İnsanların asidik gıdalardan kaçınmayı seçmelerinin bir başka nedeni de, GERD olarak bilinen asit reflü gastroözofageal reflü hastalığı gibi bazı sindirim bozukluklarına neden olabileceği veya kötüleştirebileceği endişelerinden kaynaklanmaktadır.

Turunçgiller gibi asitli meyveler ve sebzeler üst mide rahatsızlıklarını tahriş edebilirken, bu durumların yağ oranı yüksek yiyecekler tarafından daha da kötüleşmesi muhtemeldir.

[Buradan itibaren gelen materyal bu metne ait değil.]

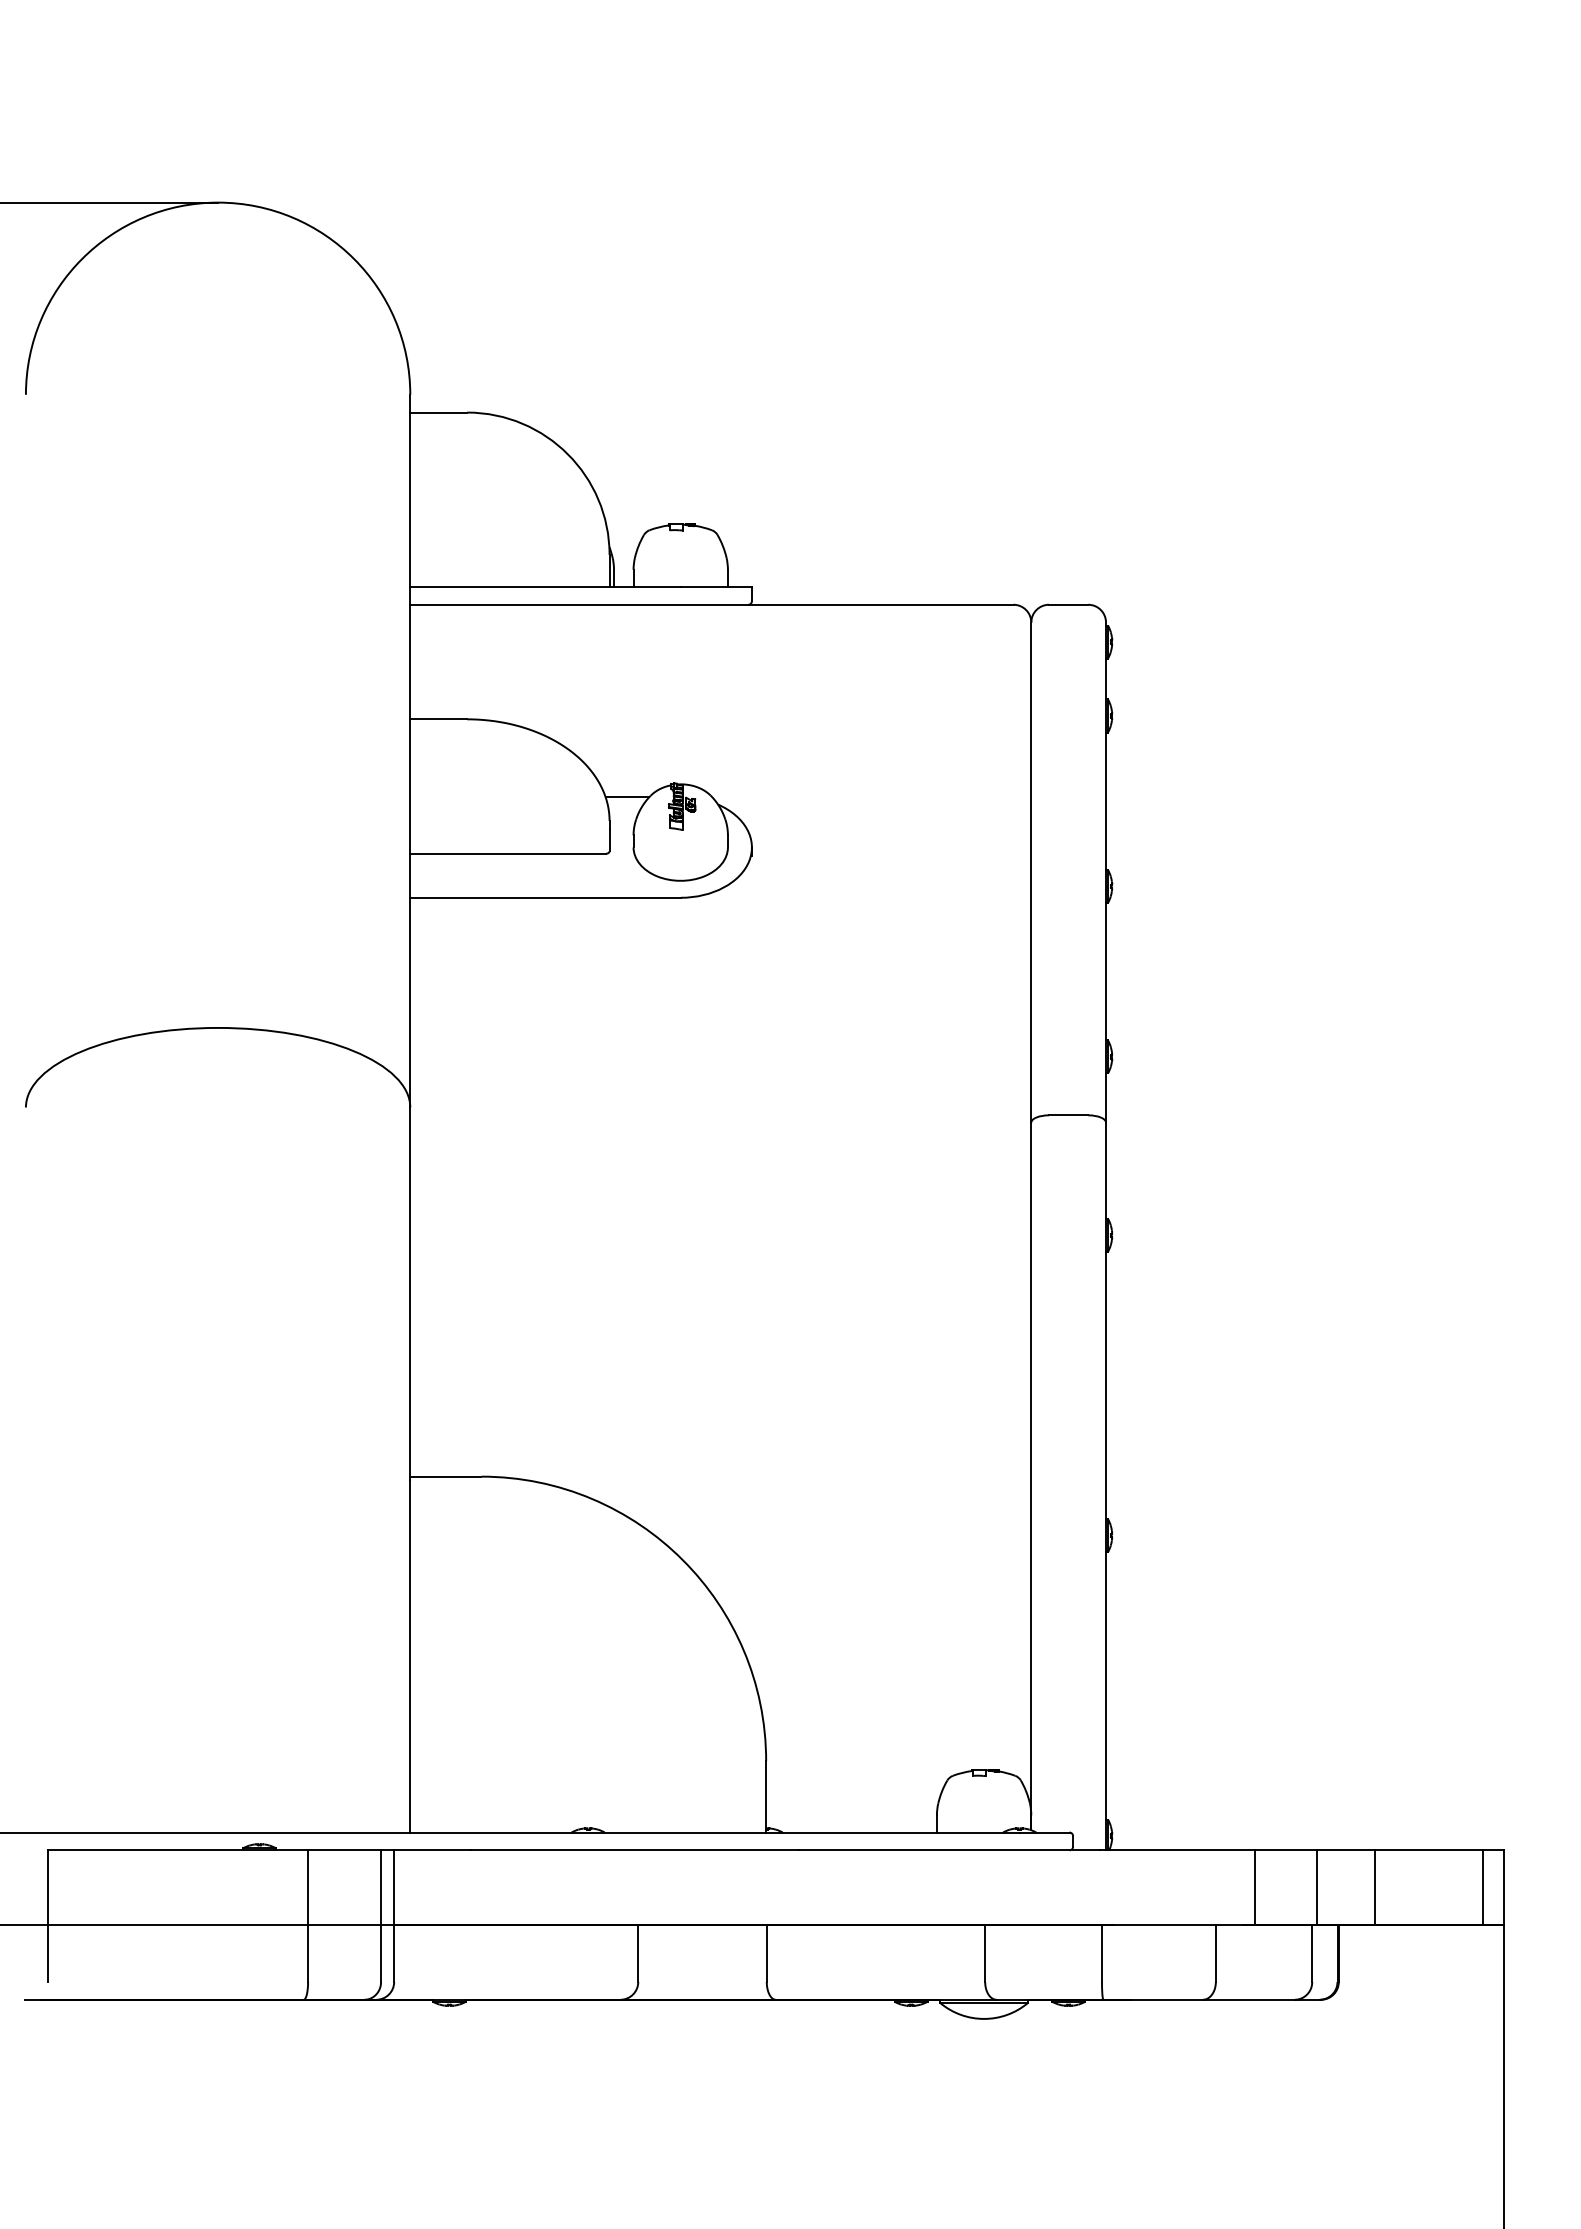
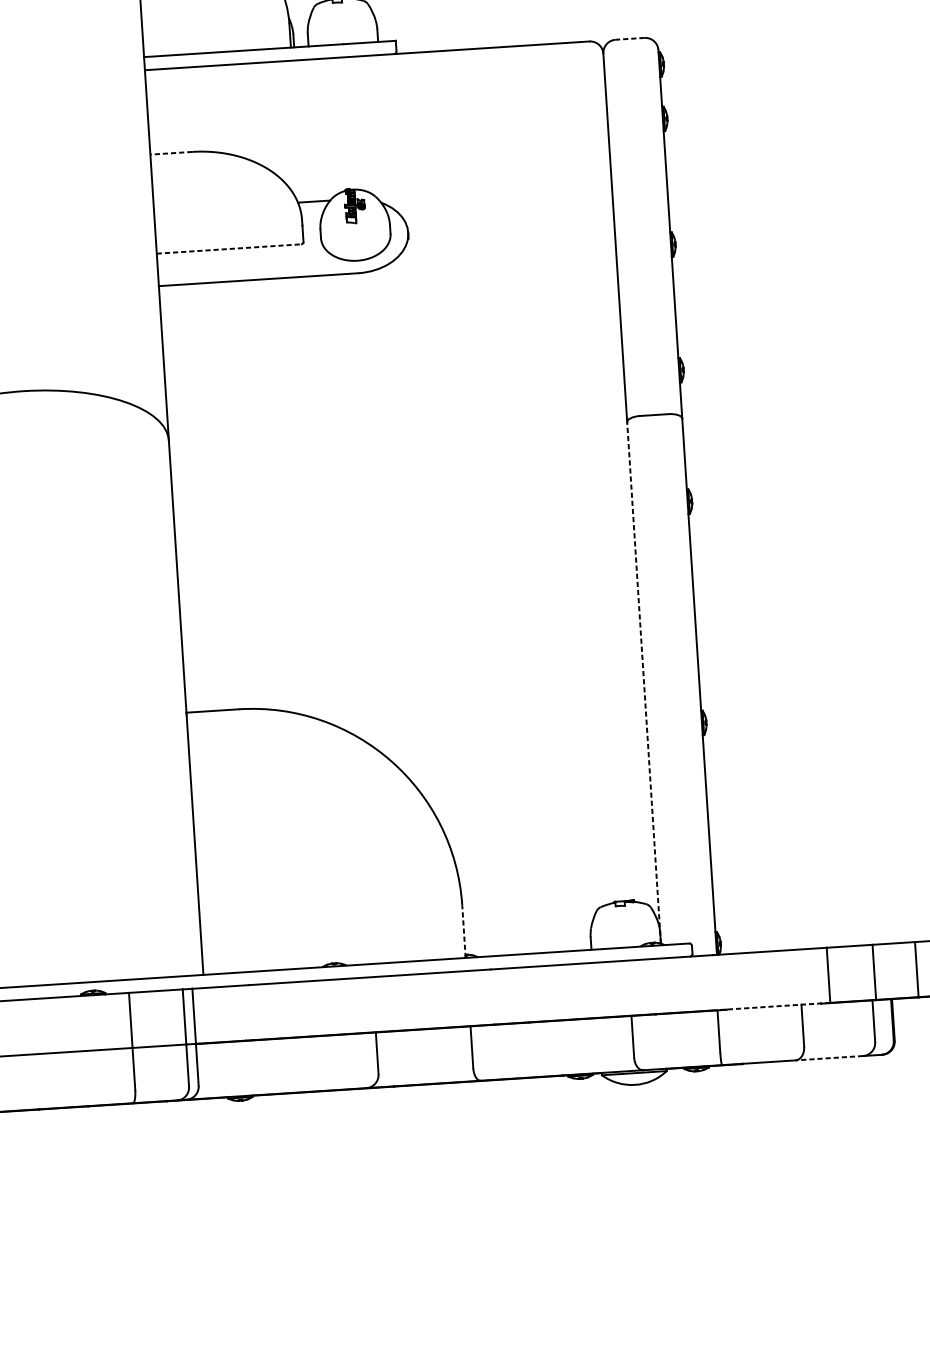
line: (1068, 604) -> (629, 38), solid -> dashed
line: (438, 719) -> (171, 153), solid -> dashed
line: (508, 853) -> (229, 248), solid -> dashed
line: (1031, 1476) -> (644, 682), solid -> dashed
line: (766, 1796) -> (464, 931), solid -> dashed
line: (1177, 1925) -> (773, 1006), solid -> dashed
line: (1248, 1999) -> (829, 1058), solid -> dashed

Aşağıdaki yiyecekler, asit reflü ve GERD'nin bilinen tetikleyicileridir:

Yüksek yağlı yiyeceklerAsidik yiyeceklerKızarmışPortakallarYağlı ve yağlıLimonlarTam yağlı sütMisket limonuHayvansal yağlar ve domuz yağıgreyfurtYağlı kuzu eti, domuz eti veya sığır etiAnanasKremalı soslar veya salata soslarıDomates

Paket servisi

Asit-kül hipotezinin aksine, asitli yiyeceklerin sağlığa zararlı olduğunu gösteren hiçbir kanıt yoktur. Kanın pH değerini sadece diyet yoluyla değiştirmek mümkün değildir. Aşırı derecede asidik veya alkali olan bir kan pH'ı, altta yatan ciddi bir tıbbi sorunu gösterir.

Buna rağmen, esas olarak meyve ve sebzelerden oluşan sözde alkalize edici diyetler vitamin, mineral ve antioksidan bakımından bol miktarda bulunur. İnsanlar bu yiyecekleri alımlarını artırarak genel sağlıkları için birçok fayda sağlayabilir. Bununla birlikte, bu faydalar kan pH'ındaki değişikliklerle ilgili değildir.

Asidi azaltılmış bir diyetten fayda sağlama olasılığı en yüksek olan kişiler, asidik yiyeceklerin üst mide rahatsızlığını veya semptomlarını tetiklediğine inanılan kişilerdir.